[Stored data entries]
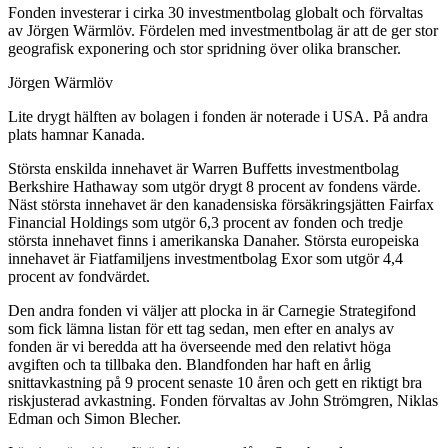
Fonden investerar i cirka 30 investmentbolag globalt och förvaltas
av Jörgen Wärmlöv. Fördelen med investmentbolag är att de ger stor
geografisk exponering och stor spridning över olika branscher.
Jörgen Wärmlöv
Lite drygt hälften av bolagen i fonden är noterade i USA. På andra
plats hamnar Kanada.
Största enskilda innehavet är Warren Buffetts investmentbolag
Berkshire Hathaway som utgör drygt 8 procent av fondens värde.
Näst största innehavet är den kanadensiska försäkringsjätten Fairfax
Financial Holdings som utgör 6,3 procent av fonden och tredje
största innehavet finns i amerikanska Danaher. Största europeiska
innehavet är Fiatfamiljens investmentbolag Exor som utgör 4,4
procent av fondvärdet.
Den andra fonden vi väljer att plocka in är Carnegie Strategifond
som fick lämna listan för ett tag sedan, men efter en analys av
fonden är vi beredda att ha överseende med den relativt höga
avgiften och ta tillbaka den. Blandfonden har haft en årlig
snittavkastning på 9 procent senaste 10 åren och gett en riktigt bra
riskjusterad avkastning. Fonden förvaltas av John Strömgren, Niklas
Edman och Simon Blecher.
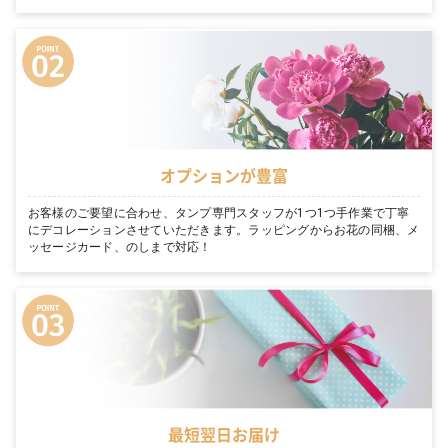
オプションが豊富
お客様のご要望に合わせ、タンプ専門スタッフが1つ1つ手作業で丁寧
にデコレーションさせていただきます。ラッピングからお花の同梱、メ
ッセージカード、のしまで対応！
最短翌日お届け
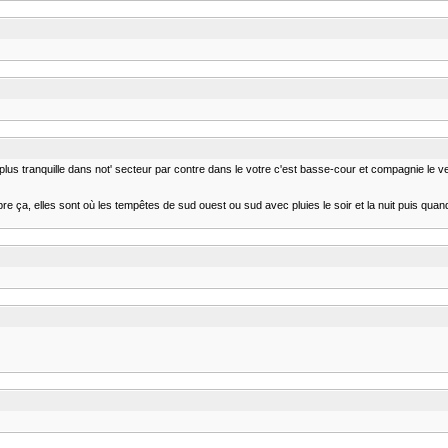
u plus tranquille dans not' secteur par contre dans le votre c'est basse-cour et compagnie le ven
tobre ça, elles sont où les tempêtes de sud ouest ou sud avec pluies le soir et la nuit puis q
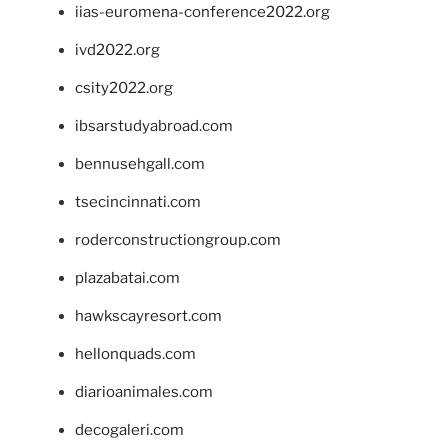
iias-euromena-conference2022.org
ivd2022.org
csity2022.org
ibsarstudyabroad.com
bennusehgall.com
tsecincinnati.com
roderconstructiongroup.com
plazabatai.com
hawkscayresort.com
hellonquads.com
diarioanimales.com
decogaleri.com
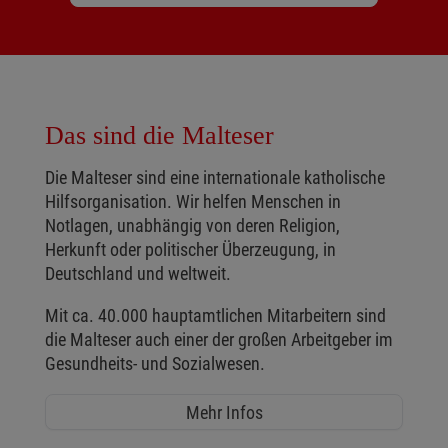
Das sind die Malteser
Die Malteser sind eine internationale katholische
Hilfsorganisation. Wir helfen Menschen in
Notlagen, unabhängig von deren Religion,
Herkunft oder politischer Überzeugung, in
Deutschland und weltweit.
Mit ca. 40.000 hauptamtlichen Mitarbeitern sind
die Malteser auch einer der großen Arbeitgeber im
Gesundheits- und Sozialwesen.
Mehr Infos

**What to produce**
A word-for-word copy of the lines from the one with "riskjusterad avkastning. Fonden" through the last line of the data above is required, with both end lines included and no pictures.

**Exercise output**
riskjusterad avkastning. Fonden förvaltas av John Strömgren, Niklas
Edman och Simon Blecher.
オプションが豊富
お客様のご要望に合わせ、タンプ専門スタッフが1つ1つ手作業で丁寧
にデコレーションさせていただきます。ラッピングからお花の同梱、メ
ッセージカード、のしまで対応！
最短翌日お届け
u plus tranquille dans not' secteur par contre dans le votre c'est basse-cour et compagnie le ven
tobre ça, elles sont où les tempêtes de sud ouest ou sud avec pluies le soir et la nuit puis q
iias-euromena-conference2022.org
ivd2022.org
csity2022.org
ibsarstudyabroad.com
bennusehgall.com
tsecincinnati.com
roderconstructiongroup.com
plazabatai.com
hawkscayresort.com
hellonquads.com
diarioanimales.com
decogaleri.com
Das sind die Malteser
Die Malteser sind eine internationale katholische
Hilfsorganisation. Wir helfen Menschen in
Notlagen, unabhängig von deren Religion,
Herkunft oder politischer Überzeugung, in
Deutschland und weltweit.
Mit ca. 40.000 hauptamtlichen Mitarbeitern sind
die Malteser auch einer der großen Arbeitgeber im
Gesundheits- und Sozialwesen.
Mehr Infos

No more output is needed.